Well if two players are perfectly equally rated in theory (skill), then we do expect the results to be like a series of coin flips and the ratings are bit like a random walk. I think that does mimic the idea of volatile in a way (visually), because the ratings of the players don’t really settle down (at least I don’t think they do) relative to each other. But I don’t think the volatility skyrockets in this case, it’s kind of within some expected set of outcomes in a way.

Yeah your second example player should be interesting for that one.

And I don’t think any reasonable rating system should factor this in either. I don’t think when Arpad Elo sat down to try and fix the Chess ratings issues they were having, he said “and I better allow a 1% chance that a player might need to go for a bus” or that “this skill assumption only makes sense with 4hours main time and an increment of 30s per move”.

All these sorts of factors are additional things you can patch onto a rating system (which is only an approximation of skill at a game) to try to limit results to actual useful data if you want.

The EGF gives a fraction of the points when the settings are too fast or when it’s online. I would assume it’s because those results are less predictive of skill than longer time games (within reason) because of random chance factors, and also because at some point playing the clock instead of the game is part of the strategy.

Bullet chess is an example where playing well with the clock is probably more important than playing chess well, although at the increasingly higher levels you have to do both sufficiently well. A coin flip might become a good approximation though as to who will win for a large range of ratings, as maybe the person that warmed up their pre move skills will win on time or the person who had a more recent cup of coffee for the slightly faster reaction speed.

shinuito · November 24, 2025, 1:56am

I didn’t come back to this yet, but I plan to with a bit more time.

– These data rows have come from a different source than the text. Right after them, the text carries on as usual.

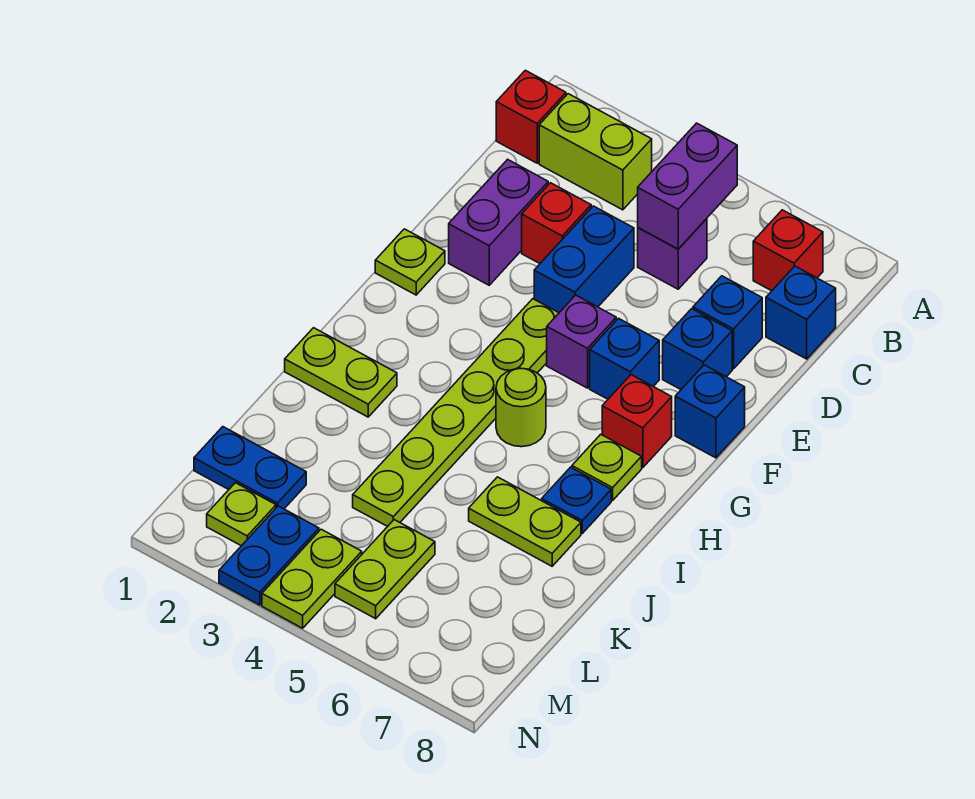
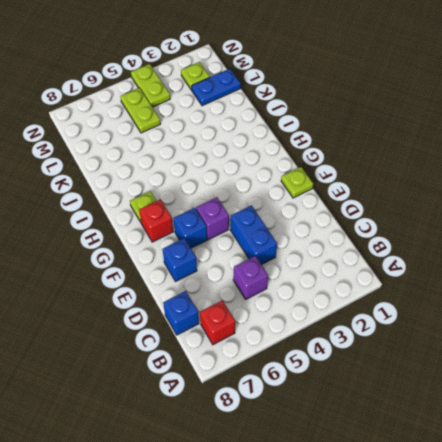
none -> red brick B1 level 1
none -> lime brick B2:B3 level 1
none -> purple brick D2:E2 level 1

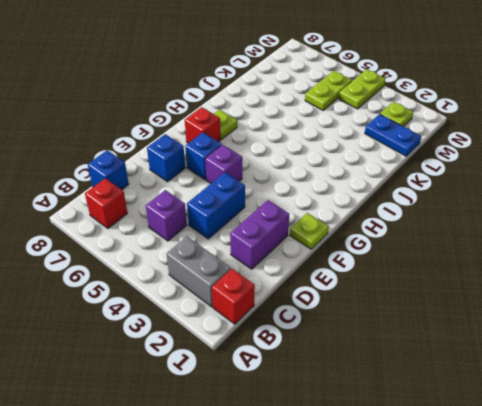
grey brick B2:B3 level 1 -> lime brick B2:B3 level 1
none -> red brick D3 level 1
none -> blue brick D7 level 1
none -> lime plate F4:K4 level 1

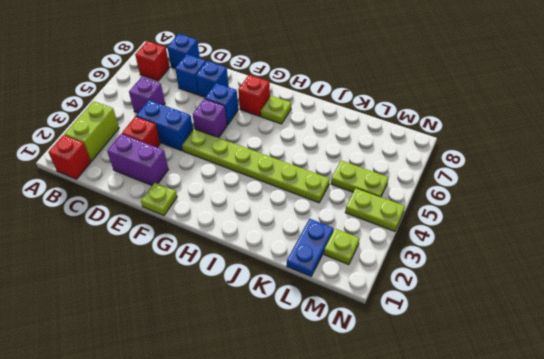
none -> blue brick F8 level 1
none -> lime round brick H5 level 1
none -> lime plate I1:I2 level 1

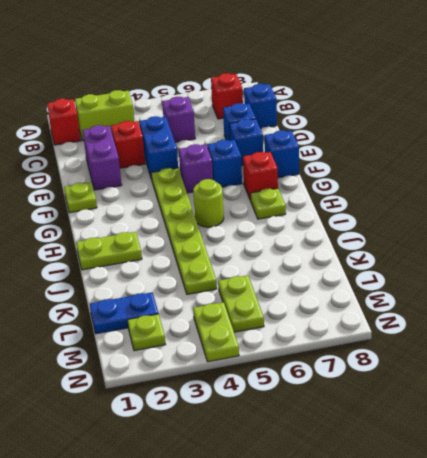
none -> blue plate I7 level 1
none -> lime plate J6:J7 level 1
none -> blue plate M3:N3 level 1

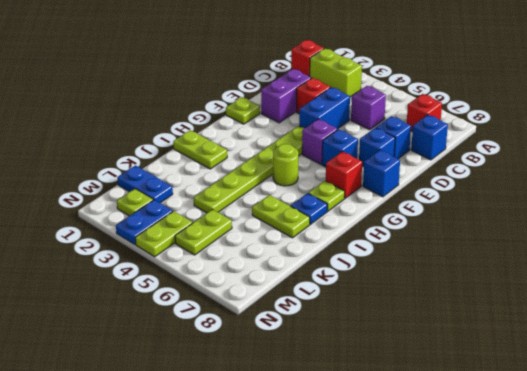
none -> purple brick B5:C5 level 2

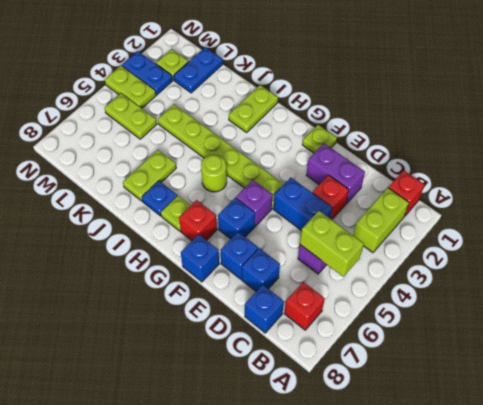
lime brick B5:C5 level 2 -> purple brick B5:C5 level 2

Still interesting enough would be to track some of the new bots like Oroton

https://online-go.com/termination-api/player/1893795/v5-rating-history

It’s played maybe a couple of hundred ranked games and the volatility is still around 0.06.

And another bit more recently added

https://online-go.com/termination-api/player/1904320/v5-rating-history

So it could be interesting to see if and when the volatility of these bots increases or not.

See more here

shinuito · February 4, 2026, 1:13am

Randomly brought back here again.

I don’t think the Oroton bots play that many ranked games, maybe still less than 2500 for Oroton and less than 1500 for tiger (at a rough glance) in the last few months, and the volatilities have gone from 0.06 to 0.06069 ish and for tiger to 0.0605 ish.

It seems like quite a slow crawl upward.

Folivoro · February 4, 2026, 3:15am

I ran into the second person that lost a bunch of games against KingGator-bot. They play legit games, so it’s technically not sandbagging, but their rank ropped massively within 20 or so games.The players should be in my rating range. The bot is currently rated 3k, while the profile says it’s rating should be 2-5d. The highest I have seen was 7d.

The results of the bot are all over the place, idk. Sometimes he demolishes dan player, then he loses against 17k.